I strongly suspect - in fact I'm absolutely certain, from close similarity of spelling and vocabulary choice - that Maxwell Gray wrote the novel with a copy of William Henry Long's 1886 A Dictionary of the Isle of Wight Dialect to hand.  I read them side by side, but a hypertext edition referencing the dialect words would be very handy. Overall, it's hardly a deep novel, and the central plot twist is a bit unlikely, but it's enjoyable for its snapshot of the rural Isle of Wight of a century and half ago. Ribstone Pippins is online at the Internet Archive: ID ribstonepippins00graygoog.

A Dictionary of the Isle of Wight Dialect makes interesting reading in its own right.
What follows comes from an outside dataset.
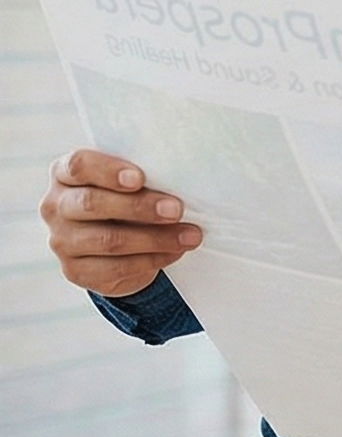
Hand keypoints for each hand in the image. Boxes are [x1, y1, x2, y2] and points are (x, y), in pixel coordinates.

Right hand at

The book was published by subscription (i.e. sponsored), and its subscribers form a list of Isle of Wight worthies at the time, such as A Harbottle Estcourt (the Deputy Governor of the Isle of Wight) and Hallam Tennyson (Alfred Lord Tennyson's eldest son). It's not just a glossary of local terms (which include "mallishag" = caterpillar, "cocksettle" = overturn or somersault, and "nammet" = a snack), but also includes illustratory anecdotes, as well as folk songs, a dialect Christmas play, and an Isle of Wight "Hoaam Harvest". The content was obsolete even at the time of writing - it's billed as "A Treasury of Insular Manners and Customs of Fifty Years Ago" (i.e. 1836), and this places the likely time slot for Ribstone Pippins. The dialect is virtually extinct now, although I'm sure a few words and turns of phrase persist (I remember an older relative saying that she called caterpillars "mallishags" as a child).

Addendum: I've just been reading contemporary reviews of Ribstone Pippins. They're divided between those that considered it a pleasant and gentle romance, and those that thought it ghastly. I can't resist quoting in full one of the latter, from an 1898 edition of the New York based Chap-Book Semi-Monthly:
WERE it not for the device of a rivulet of prose wandering through a meadow of margin 1, this small "country tale," Ribstone Pippins, could barely be expanded into its present slender volume. The prose appears to be deftly divided — after the well-known manner of Miss Murfree 2 — into alternate leaves of dialect and and description. One suspects that the latter may be designed to heal the blows of sound made by the intolerable consonants of the peasant "vearmers". Jacob, the carter, is no clod to whom a yellow primrose is yellow and no more 3, but he has "clean, young, healthy blood leaping in his strong pulses," and can gaze at the harvest moon o' nights and sigh with any man. And of course he goes courting with eleven red apples — Ribstone Pippins — in his handkerchief, taking his wool sacks to the town at the same time as becomes a farmer poet. A pretty enough journey it is, too, with Thunder, the big stallion, and Charlie, the sober thill horse, as they ride along the early English ways, scattering vowels of strange shire-song along the morning peace. It would have been better and fairer and more humane had Jacob's journey ended as lovers' journeys should in lovers' meetings. The quite needless insult which meets him at the little door, where he had pictured his Alisbeth's face, quite mars what should have been all pure joyous pastoral. For having ruthlessly plunged her sweethearts into woes of her own making, their author is obliged to drag them out again perforce. This is done by one of those deathbed recoveries which are the despair of science and the recourse of the hard-pushed romancer. If, indeed, desperate illness tied at the approach of a proper carter, how might that fading trade look up. Shorn of its willful fine writing, the book would barely amount to more than a pleasant sketch of magazine length. To put it forth with the full pretentions of a book seems to have but little other ground than that once—or twice—its author has done better.
1. An allusion to a line in Richard Brinsley Sheridan's The School for Scandal.
2. The American author Mary Noailles Murfree (1850-1992), who wrote dialect fiction in Appalachian settings.
3. An allusion to Wordsworth's Peter Bell.